U.S. Embassy In Syria Attacked

DAMASCUS, Syria (CNN) -- Syrian security forces killed four attackers Tuesday outside the U.S. Embassy in Damascus after a car exploded near the walls of the American compound, the Syrian Information Ministry said.

There was no claim of responsibility for the attack, but an al Qaeda offshoot group called Jund al-Sham -- or Soldiers of Lebanon -- is suspected, said Imad Moustapha, Syrian ambassador to the United States.

The radical fundamentalist group has been blamed for several attacks in Syria in recent years, Moustapha said.

One Syrian security guard protecting the embassy was killed in the attack, Syria's state-run news agency SANA reported.

Syrian authorities wounded and arrested another suspected attacker, the ministry said.

No American diplomats were harmed.

SANA reported 13 others were wounded, including an embassy policeman, a security worker and 11 civilians, among them two Iraqis and a Chinese.

"The State Department confirms an attack by unknown assailants," U.S. State Department spokesman Kurtis Cooper said from Washington. "The event appears to be over and handled by local authorities ... on the scene."

The Syrian Information Ministry said none of the staff was wounded and the embassy incurred no damage.

Video footage from the scene showed the burned-out wreckage of a car and blood-soaked streets near the embassy, which in a residential area of the Syrian capital.

The armed attackers apparently tried to storm the embassy with hand grenades and machine guns after detonating a car bomb near the compound walls, according to the ministry and the state-run news agency.

Authorities confiscated a second vehicle filled with homemade bombs, according to SANA and video from the scene.

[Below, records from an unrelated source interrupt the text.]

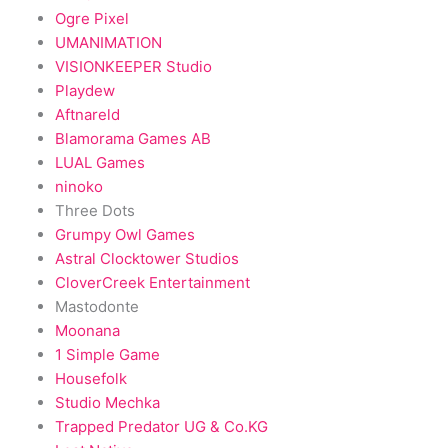
Ogre Pixel
UMANIMATION
VISIONKEEPER Studio
Playdew
Aftnareld
Blamorama Games AB
LUAL Games
ninoko
Three Dots
Grumpy Owl Games
Astral Clocktower Studios
CloverCreek Entertainment
Mastodonte
Moonana
1 Simple Game
Housefolk
Studio Mechka
Trapped Predator UG & Co.KG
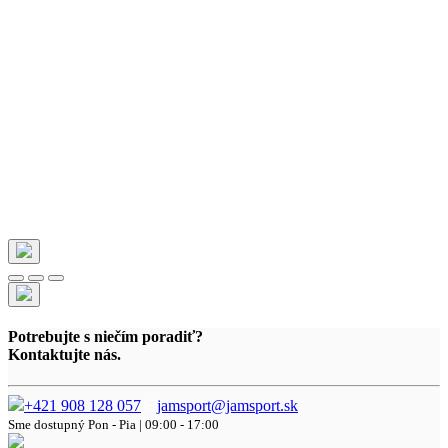
Potrebujte s niečím poradiť?
Kontaktujte nás.
+421 908 128 057
jamsport@jamsport.sk
Sme dostupný
Pon - Pia | 09:00 - 17:00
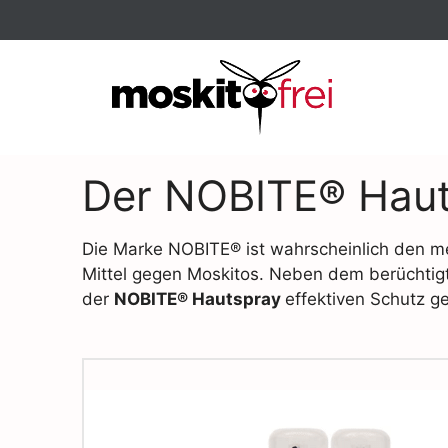
Der NOBITE® Haut
Die Marke NOBITE® ist wahrscheinlich den mei
Mittel gegen Moskitos. Neben dem berüchti
der
NOBITE® Hautspray
effektiven Schutz 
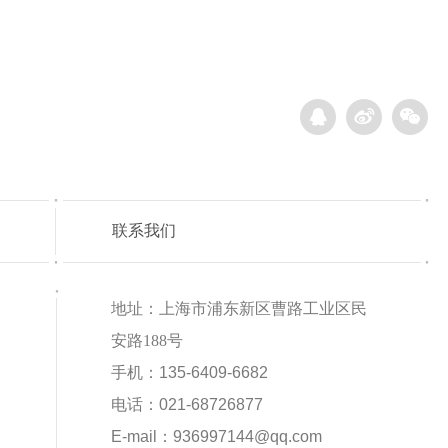
联系我们
地址：上海市浦东新区曹路工业区民
安路188号
手机：135-6409-6682
电话：021-68726877
E-mail：936997144@qq.com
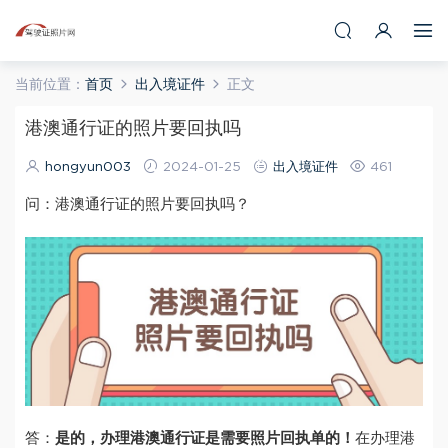
当前位置：
首页
出入境证件
正文
港澳通行证的照片要回执吗
hongyun003
2024-01-25
出入境证件
461
问：港澳通行证的照片要回执吗？
答：
是的，办理港澳通行证是需要照片回执单的！
在办理港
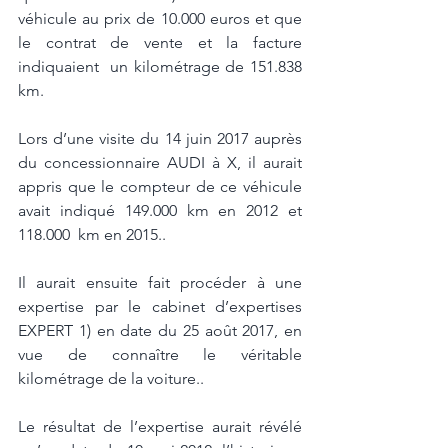
véhicule au prix de 10.000 euros et que 
le contrat de vente et la facture 
indiquaient  un kilométrage de 151.838 
km. 
Lors d’une visite du 14 juin 2017 auprès 
du concessionnaire AUDI à X, il aurait  
appris que le compteur de ce véhicule 
avait indiqué 149.000 km en 2012 et 
118.000  km en 2015..
Il aurait ensuite fait procéder à une 
expertise par le cabinet d’expertises 
EXPERT 1) en date du 25 août 2017, en 
vue de connaître le véritable 
kilométrage de la voiture.. 
Le résultat de l’expertise aurait révélé 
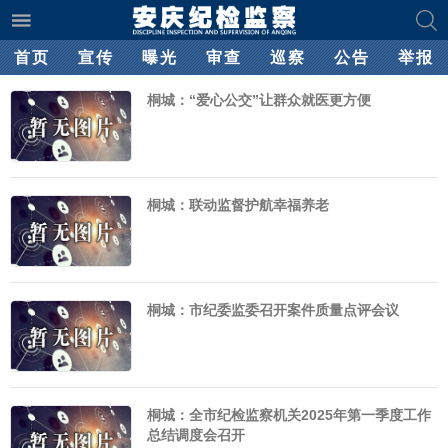
首页
宣传
曝光
审查
巡察
公告
举报
桐城：“爱心公交”让群众就医更方便
桐城：联动监督护航幸福养老
桐城：市纪委监委召开案件质量点评会议
桐城：全市纪检监察机关2025年第一季度工作
总结调度会召开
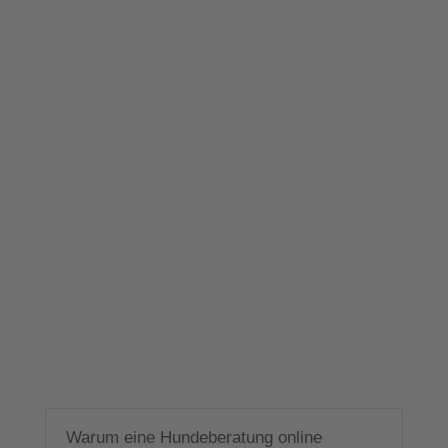
Warum eine Hundeberatung online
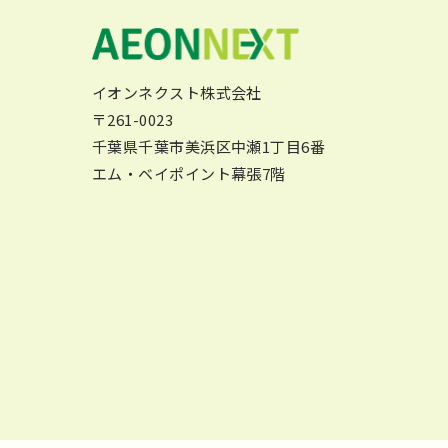
イオンネクスト株式会社
〒261-0023
千葉県千葉市美浜区中瀬1丁目6番
エム・ベイポイント幕張7階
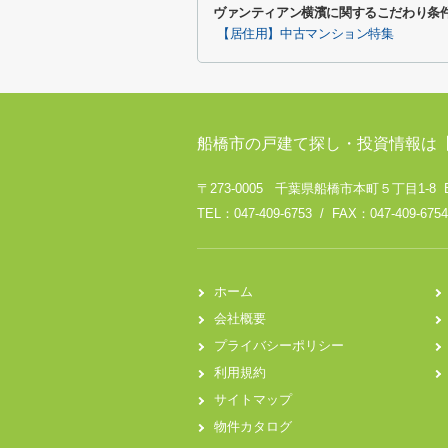
ヴァンティアン横濱に関するこだわり条
【居住用】中古マンション特集
船橋市の戸建て探し・投資情報は
〒273-0005 千葉県船橋市本町５丁目1-8 
TEL：047-409-6753 / FAX：047-409-6754
ホーム
会社概要
プライバシーポリシー
利用規約
サイトマップ
物件カタログ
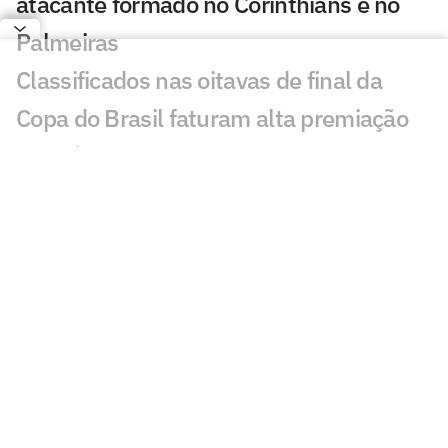
atacante formado no Corinthians e no
Palmeiras
Classificados nas oitavas de final da
Copa do Brasil faturam alta premiação
De saída para a Europa, goleiro da base
se despede do Corinthians: 'Orgulho'
Cicinho debocha de suposto pedido de
Memphis no Corinthians
Fernando Diniz é absolvido em
julgamento no STJD e fica à disposição
do Corinthians
Memphis Depay desembarca no Brasil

About 30 Syrian guards usually are posted around the embassy 24 hours a day, Moustapha said.

Up to 40 U.S. diplomats are posted at the embassy, which is "average" in size, according to deputy State Department spokesman Tom Casey.

Casey cited "ongoing concern" about a possible attack in Syria and among U.S. embassies in the Middle East because of deteriorating relations.

The United States pulled its ambassador to Syria following the February 2005 assassination of former Lebanese Prime Minister Rafik Hariri, an attack partly blamed on the Damascus government.

CNN's Andrea Koppel and Elise Labott contributed to this report.